Researchers from the university collated information from a collection of scientific papers on the topic of wheat and diet in order to draw their conclusions.

"Apart from the 2% of the population who suffer from coeliac disease or other sensitivities or intolerance to wheat, there is overwhelming evidence of clear health benefits of a whole grain based diets," Rob Lillywhite, senior research fellow at the crop centre at Warwick’s school of life sciences told The Telegraph.

"The evidence to suggest that consumption of whole grain wheat - which contains a higher amount of dietary fibre compared to oats - is good for individuals is overwhelmingly positive and consumption of whole grain will increase both health and help to maintain a healthy body weight."

The Warwick study, which was carried out on behalf of breakfast cereal manufacturer Weetabix, isn't the first to suggest we may be jumping to conclusions when it comes to food allergies and intolerances.

Last year Dr Stukus, an allergist at Nationwide Children's Hospital and assistant professor of pediatrics at Ohio State University, said allergies to gluten - the protein found in wheat products - do not exist.

"Gluten has been blamed for all that ails humanity. But there are only three disorders you can attribute to gluten on a scientific basis: coeliac disease, wheat allergies and non-coeliac gluten sensitivity," he said.

“Then there’s this claim about ‘gluten allergy,’ which really doesn’t exist. It’s not really a recognised allergy. Wheat is a recognised allergy - but a lot of people will misinterpret that as gluten.”

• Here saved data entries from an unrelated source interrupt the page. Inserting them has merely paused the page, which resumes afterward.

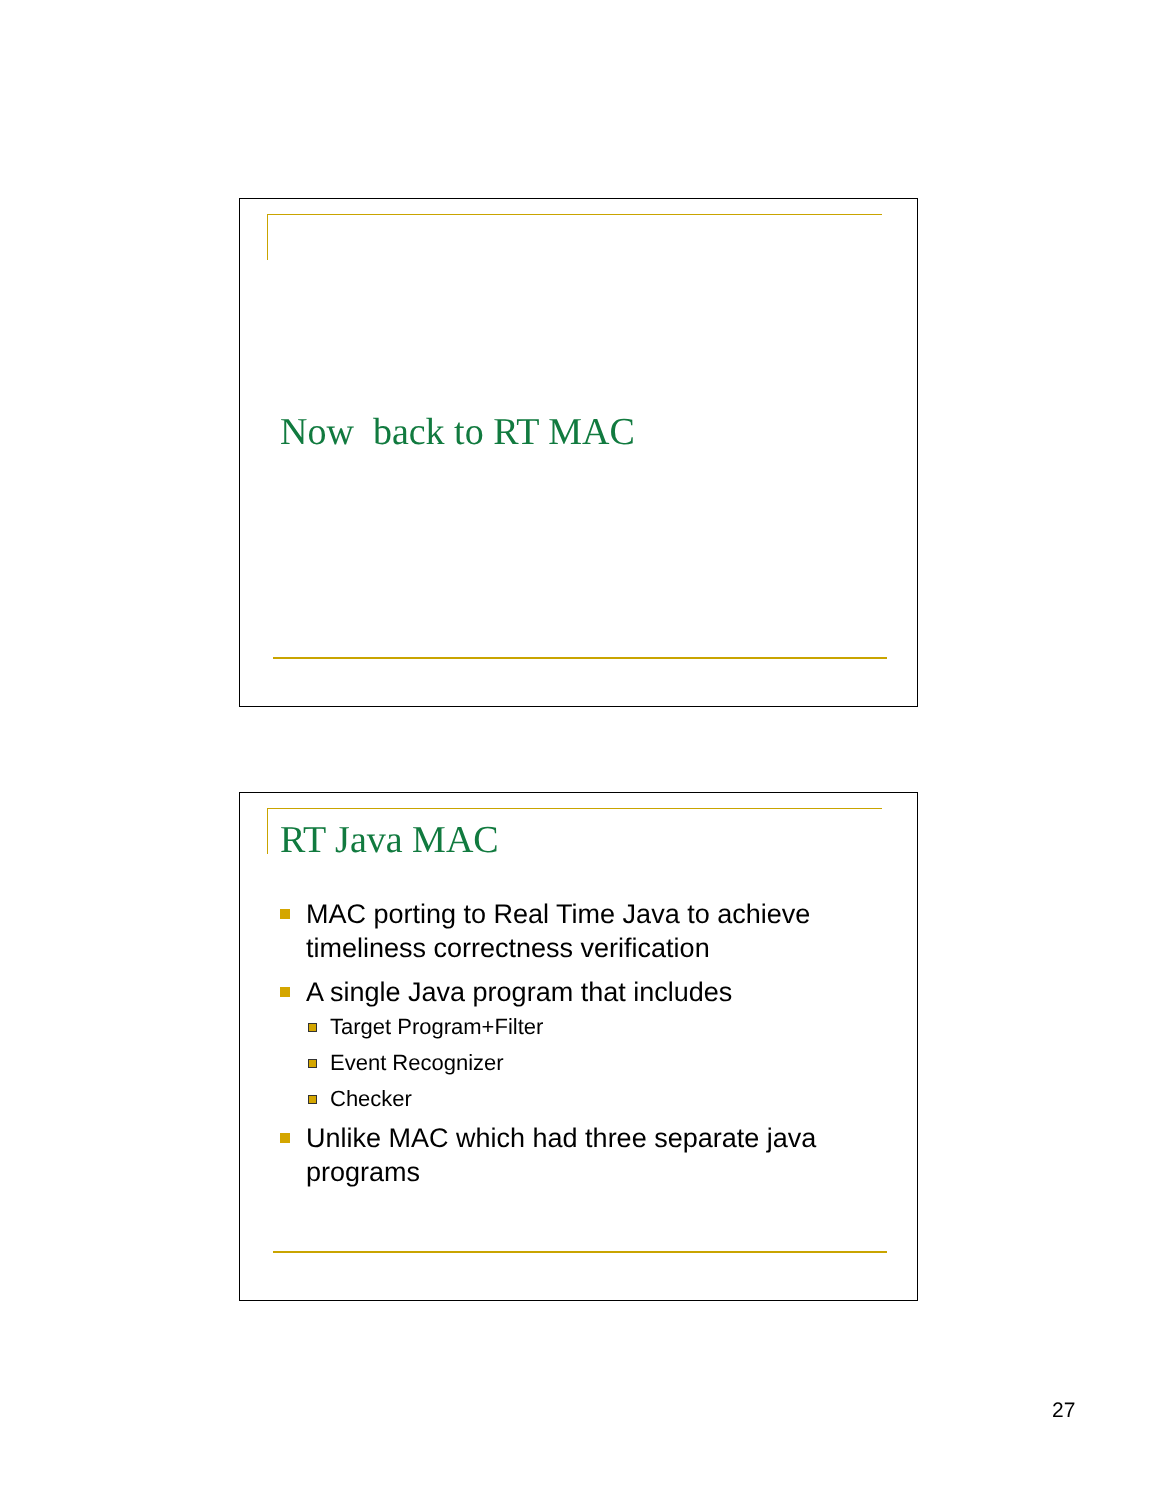Now back to RT MAC
RT Java MAC
MAC porting to Real Time Java to achieve timeliness correctness verification
A single Java program that includes
Target Program+Filter
Event Recognizer
Checker
Unlike MAC which had three separate java programs
27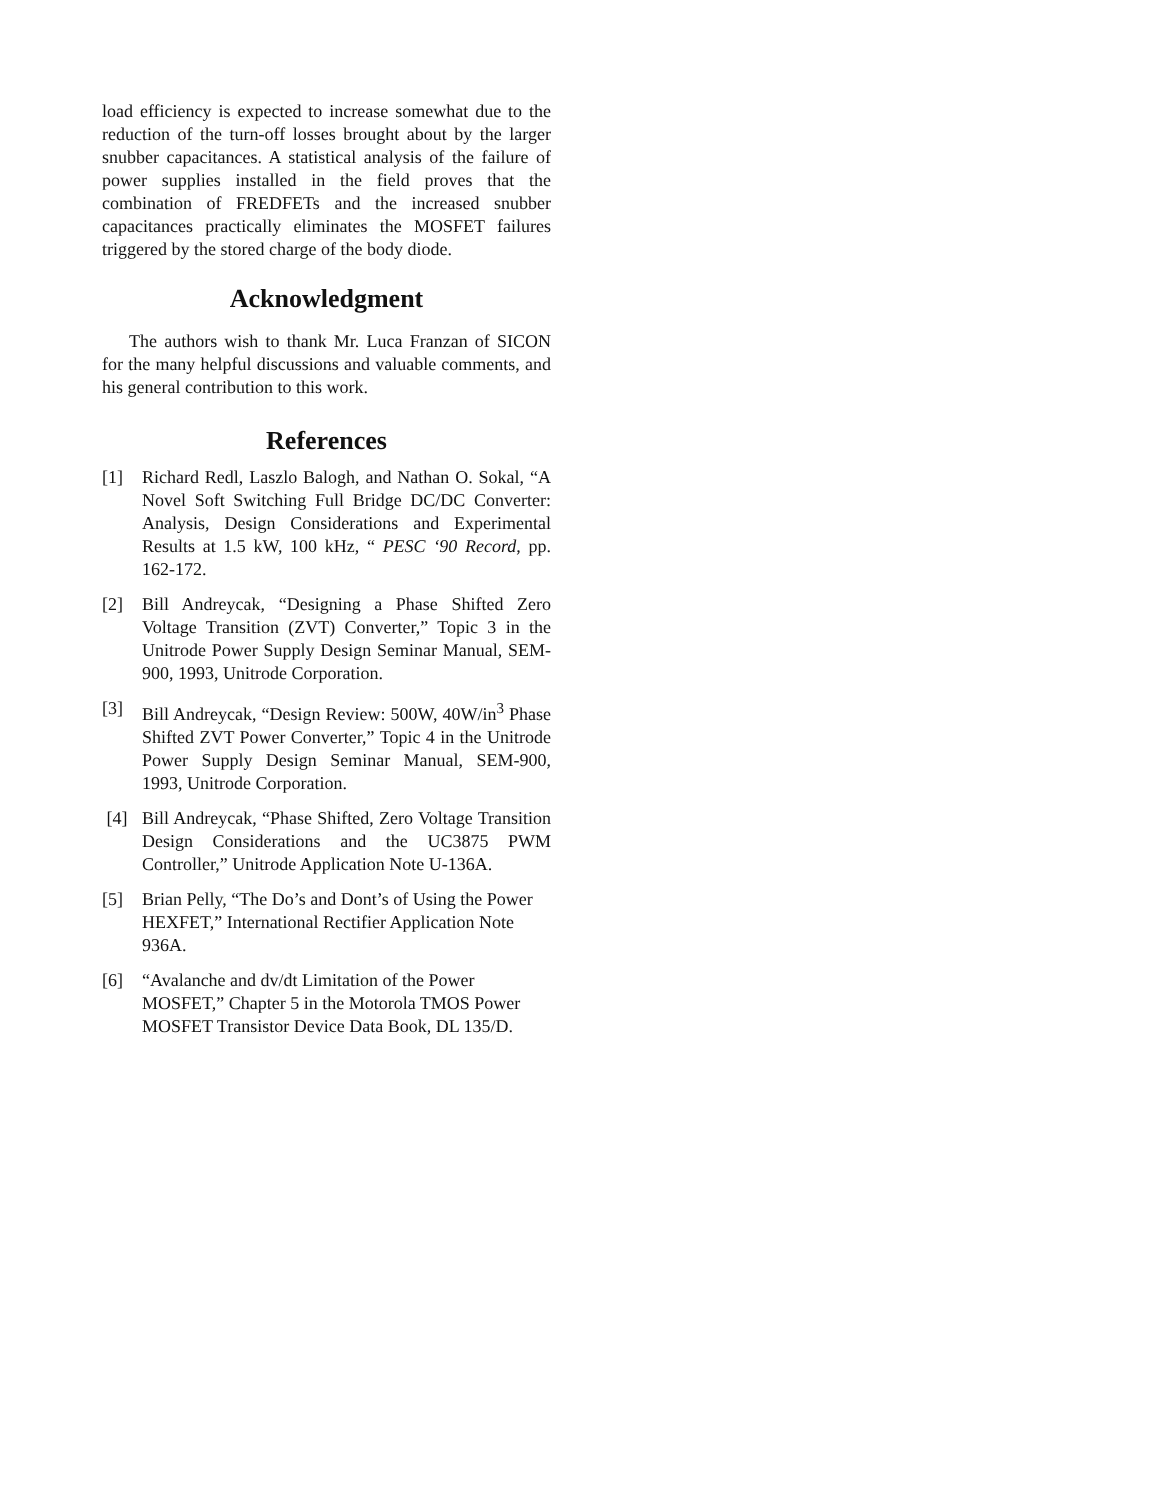load efficiency is expected to increase somewhat due to the reduction of the turn-off losses brought about by the larger snubber capacitances. A statistical analysis of the failure of power supplies installed in the field proves that the combination of FREDFETs and the increased snubber capacitances practically eliminates the MOSFET failures triggered by the stored charge of the body diode.
Acknowledgment
The authors wish to thank Mr. Luca Franzan of SICON for the many helpful discussions and valuable comments, and his general contribution to this work.
References
[1] Richard Redl, Laszlo Balogh, and Nathan O. Sokal, “A Novel Soft Switching Full Bridge DC/DC Converter: Analysis, Design Considerations and Experimental Results at 1.5 kW, 100 kHz, “ PESC ‘90 Record, pp. 162-172.
[2] Bill Andreycak, “Designing a Phase Shifted Zero Voltage Transition (ZVT) Converter,” Topic 3 in the Unitrode Power Supply Design Seminar Manual, SEM-900, 1993, Unitrode Corporation.
[3] Bill Andreycak, “Design Review: 500W, 40W/in<sup>3</sup> Phase Shifted ZVT Power Converter,” Topic 4 in the Unitrode Power Supply Design Seminar Manual, SEM-900, 1993, Unitrode Corporation.
[4] Bill Andreycak, “Phase Shifted, Zero Voltage Transition Design Considerations and the UC3875 PWM Controller,” Unitrode Application Note U-136A.
[5] Brian Pelly, “The Do’s and Dont’s of Using the Power HEXFET,” International Rectifier Application Note 936A.
[6] “Avalanche and dv/dt Limitation of the Power MOSFET,” Chapter 5 in the Motorola TMOS Power MOSFET Transistor Device Data Book, DL 135/D.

According to the NHS, a feeling of being bloating after eating bread is rarely caused by a serious allergy to wheat.

Some people may find certain foods more difficult to digest, but it doesn't necessarily mean we should cut them out altogether.

"Wheat is one of our staple foods and lots of wheat products, such as breakfast cereals, are fortified with vitamins and minerals," the NHS website states.

Eliminating wheat completely shouldn't harm your health seriously, but Alana MacDonald from The British Dietetic Association suggests we cut down on wheat, rather than forgetting it completely, if we feel our body is reacting negatively to it.

"I would be reluctant to advise someone to completely cut out wheat, as many wholegrain foods which are high in beneficial fibre, are also wheat based," she says.

"If someone had identified definite symptom elevation (bloating, diarhoea, abdominal pain, nausea etc) in correlation to wheat consumption, I would advise a trial of eliminating wheat and then re-introduce it in small amounts to assess tollerance."

MacDonald adds that wheat is contained in a large number of carbohydrate and whole grain foods which have a huge role to play in providing energy and fibre for growth, development and bowel health.